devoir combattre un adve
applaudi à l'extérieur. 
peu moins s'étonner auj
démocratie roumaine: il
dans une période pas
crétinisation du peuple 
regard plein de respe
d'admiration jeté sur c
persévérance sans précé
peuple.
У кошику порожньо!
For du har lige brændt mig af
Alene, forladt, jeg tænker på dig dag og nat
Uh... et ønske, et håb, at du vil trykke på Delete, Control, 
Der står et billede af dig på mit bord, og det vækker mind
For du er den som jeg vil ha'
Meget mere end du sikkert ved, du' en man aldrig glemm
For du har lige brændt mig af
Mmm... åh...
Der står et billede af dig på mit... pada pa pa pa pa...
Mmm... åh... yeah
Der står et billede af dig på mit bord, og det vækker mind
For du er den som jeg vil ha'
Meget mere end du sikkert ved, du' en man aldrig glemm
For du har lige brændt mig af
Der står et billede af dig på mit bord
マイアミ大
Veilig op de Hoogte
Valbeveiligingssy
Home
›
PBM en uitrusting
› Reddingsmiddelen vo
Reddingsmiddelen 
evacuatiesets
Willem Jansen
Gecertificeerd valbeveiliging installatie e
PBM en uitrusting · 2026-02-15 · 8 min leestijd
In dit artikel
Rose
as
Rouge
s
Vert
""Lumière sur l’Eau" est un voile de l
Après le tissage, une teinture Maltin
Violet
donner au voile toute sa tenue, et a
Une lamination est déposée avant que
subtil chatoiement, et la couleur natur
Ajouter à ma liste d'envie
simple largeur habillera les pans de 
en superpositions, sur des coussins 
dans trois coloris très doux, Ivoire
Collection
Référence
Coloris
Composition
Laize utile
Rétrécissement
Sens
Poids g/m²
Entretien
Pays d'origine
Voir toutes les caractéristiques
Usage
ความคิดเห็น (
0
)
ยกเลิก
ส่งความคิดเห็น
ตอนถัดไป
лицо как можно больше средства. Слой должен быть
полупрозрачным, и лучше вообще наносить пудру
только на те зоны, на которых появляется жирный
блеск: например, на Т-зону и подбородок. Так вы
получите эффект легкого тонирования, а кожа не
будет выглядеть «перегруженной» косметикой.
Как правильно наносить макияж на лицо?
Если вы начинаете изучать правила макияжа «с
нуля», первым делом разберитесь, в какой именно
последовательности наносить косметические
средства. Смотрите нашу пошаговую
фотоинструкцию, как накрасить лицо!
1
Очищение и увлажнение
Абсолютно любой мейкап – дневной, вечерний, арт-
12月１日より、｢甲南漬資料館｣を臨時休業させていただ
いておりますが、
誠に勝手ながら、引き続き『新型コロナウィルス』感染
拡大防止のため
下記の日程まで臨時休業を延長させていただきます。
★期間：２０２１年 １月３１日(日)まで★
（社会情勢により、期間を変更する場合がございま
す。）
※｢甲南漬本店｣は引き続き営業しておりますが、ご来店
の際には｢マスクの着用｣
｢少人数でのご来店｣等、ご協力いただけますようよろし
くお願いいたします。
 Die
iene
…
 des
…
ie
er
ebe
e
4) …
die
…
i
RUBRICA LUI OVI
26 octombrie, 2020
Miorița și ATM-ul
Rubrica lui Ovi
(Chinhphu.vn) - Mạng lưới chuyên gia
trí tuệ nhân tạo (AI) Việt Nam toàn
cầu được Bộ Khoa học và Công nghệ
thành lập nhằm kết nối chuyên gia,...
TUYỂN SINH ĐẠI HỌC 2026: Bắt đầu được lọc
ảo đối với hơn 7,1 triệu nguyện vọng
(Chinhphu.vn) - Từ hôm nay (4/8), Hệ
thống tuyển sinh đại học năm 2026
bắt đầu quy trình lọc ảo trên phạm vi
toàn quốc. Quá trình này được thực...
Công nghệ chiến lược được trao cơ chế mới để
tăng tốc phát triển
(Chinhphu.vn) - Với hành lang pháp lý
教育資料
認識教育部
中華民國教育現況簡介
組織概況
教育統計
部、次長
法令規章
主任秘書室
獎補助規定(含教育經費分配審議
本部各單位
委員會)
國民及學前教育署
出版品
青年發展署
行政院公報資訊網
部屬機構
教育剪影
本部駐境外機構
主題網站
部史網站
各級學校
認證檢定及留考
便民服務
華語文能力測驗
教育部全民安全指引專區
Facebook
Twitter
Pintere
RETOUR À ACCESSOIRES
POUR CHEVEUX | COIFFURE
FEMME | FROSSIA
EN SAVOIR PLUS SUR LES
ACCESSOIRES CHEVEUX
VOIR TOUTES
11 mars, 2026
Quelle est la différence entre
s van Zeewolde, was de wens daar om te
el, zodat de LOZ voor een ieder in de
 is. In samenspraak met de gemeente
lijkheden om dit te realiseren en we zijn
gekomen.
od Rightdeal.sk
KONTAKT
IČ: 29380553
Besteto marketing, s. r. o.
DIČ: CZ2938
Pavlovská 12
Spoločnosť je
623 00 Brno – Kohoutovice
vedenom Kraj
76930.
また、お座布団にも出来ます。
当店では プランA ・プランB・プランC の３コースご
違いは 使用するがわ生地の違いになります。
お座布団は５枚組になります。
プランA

▶ _What you are asked to do_
Print every line of the material above again, character for character, without changing anything.

▶ _Answer section_
devoir combattre un adve
applaudi à l'extérieur. 
peu moins s'étonner auj
démocratie roumaine: il
dans une période pas
crétinisation du peuple 
regard plein de respe
d'admiration jeté sur c
persévérance sans précé
peuple.
У кошику порожньо!
For du har lige brændt mig af
Alene, forladt, jeg tænker på dig dag og nat
Uh... et ønske, et håb, at du vil trykke på Delete, Control, 
Der står et billede af dig på mit bord, og det vækker mind
For du er den som jeg vil ha'
Meget mere end du sikkert ved, du' en man aldrig glemm
For du har lige brændt mig af
Mmm... åh...
Der står et billede af dig på mit... pada pa pa pa pa...
Mmm... åh... yeah
Der står et billede af dig på mit bord, og det vækker mind
For du er den som jeg vil ha'
Meget mere end du sikkert ved, du' en man aldrig glemm
For du har lige brændt mig af
Der står et billede af dig på mit bord
マイアミ大
Veilig op de Hoogte
Valbeveiligingssy
Home
›
PBM en uitrusting
› Reddingsmiddelen vo
Reddingsmiddelen 
evacuatiesets
Willem Jansen
Gecertificeerd valbeveiliging installatie e
PBM en uitrusting · 2026-02-15 · 8 min leestijd
In dit artikel
Rose
as
Rouge
s
Vert
""Lumière sur l’Eau" est un voile de l
Après le tissage, une teinture Maltin
Violet
donner au voile toute sa tenue, et a
Une lamination est déposée avant que
subtil chatoiement, et la couleur natur
Ajouter à ma liste d'envie
simple largeur habillera les pans de 
en superpositions, sur des coussins 
dans trois coloris très doux, Ivoire
Collection
Référence
Coloris
Composition
Laize utile
Rétrécissement
Sens
Poids g/m²
Entretien
Pays d'origine
Voir toutes les caractéristiques
Usage
ความคิดเห็น (
0
)
ยกเลิก
ส่งความคิดเห็น
ตอนถัดไป
лицо как можно больше средства. Слой должен быть
полупрозрачным, и лучше вообще наносить пудру
только на те зоны, на которых появляется жирный
блеск: например, на Т-зону и подбородок. Так вы
получите эффект легкого тонирования, а кожа не
будет выглядеть «перегруженной» косметикой.
Как правильно наносить макияж на лицо?
Если вы начинаете изучать правила макияжа «с
нуля», первым делом разберитесь, в какой именно
последовательности наносить косметические
средства. Смотрите нашу пошаговую
фотоинструкцию, как накрасить лицо!
1
Очищение и увлажнение
Абсолютно любой мейкап – дневной, вечерний, арт-
12月１日より、｢甲南漬資料館｣を臨時休業させていただ
いておりますが、
誠に勝手ながら、引き続き『新型コロナウィルス』感染
拡大防止のため
下記の日程まで臨時休業を延長させていただきます。
★期間：２０２１年 １月３１日(日)まで★
（社会情勢により、期間を変更する場合がございま
す。）
※｢甲南漬本店｣は引き続き営業しておりますが、ご来店
の際には｢マスクの着用｣
｢少人数でのご来店｣等、ご協力いただけますようよろし
くお願いいたします。
 Die
iene
…
 des
…
ie
er
ebe
e
4) …
die
…
i
RUBRICA LUI OVI
26 octombrie, 2020
Miorița și ATM-ul
Rubrica lui Ovi
(Chinhphu.vn) - Mạng lưới chuyên gia
trí tuệ nhân tạo (AI) Việt Nam toàn
cầu được Bộ Khoa học và Công nghệ
thành lập nhằm kết nối chuyên gia,...
TUYỂN SINH ĐẠI HỌC 2026: Bắt đầu được lọc
ảo đối với hơn 7,1 triệu nguyện vọng
(Chinhphu.vn) - Từ hôm nay (4/8), Hệ
thống tuyển sinh đại học năm 2026
bắt đầu quy trình lọc ảo trên phạm vi
toàn quốc. Quá trình này được thực...
Công nghệ chiến lược được trao cơ chế mới để
tăng tốc phát triển
(Chinhphu.vn) - Với hành lang pháp lý
教育資料
認識教育部
中華民國教育現況簡介
組織概況
教育統計
部、次長
法令規章
主任秘書室
獎補助規定(含教育經費分配審議
本部各單位
委員會)
國民及學前教育署
出版品
青年發展署
行政院公報資訊網
部屬機構
教育剪影
本部駐境外機構
主題網站
部史網站
各級學校
認證檢定及留考
便民服務
華語文能力測驗
教育部全民安全指引專區
Facebook
Twitter
Pintere
RETOUR À ACCESSOIRES
POUR CHEVEUX | COIFFURE
FEMME | FROSSIA
EN SAVOIR PLUS SUR LES
ACCESSOIRES CHEVEUX
VOIR TOUTES
11 mars, 2026
Quelle est la différence entre
s van Zeewolde, was de wens daar om te
el, zodat de LOZ voor een ieder in de
 is. In samenspraak met de gemeente
lijkheden om dit te realiseren en we zijn
gekomen.
od Rightdeal.sk
KONTAKT
IČ: 29380553
Besteto marketing, s. r. o.
DIČ: CZ2938
Pavlovská 12
Spoločnosť je
623 00 Brno – Kohoutovice
vedenom Kraj
76930.
また、お座布団にも出来ます。
当店では プランA ・プランB・プランC の３コースご
違いは 使用するがわ生地の違いになります。
お座布団は５枚組になります。
プランA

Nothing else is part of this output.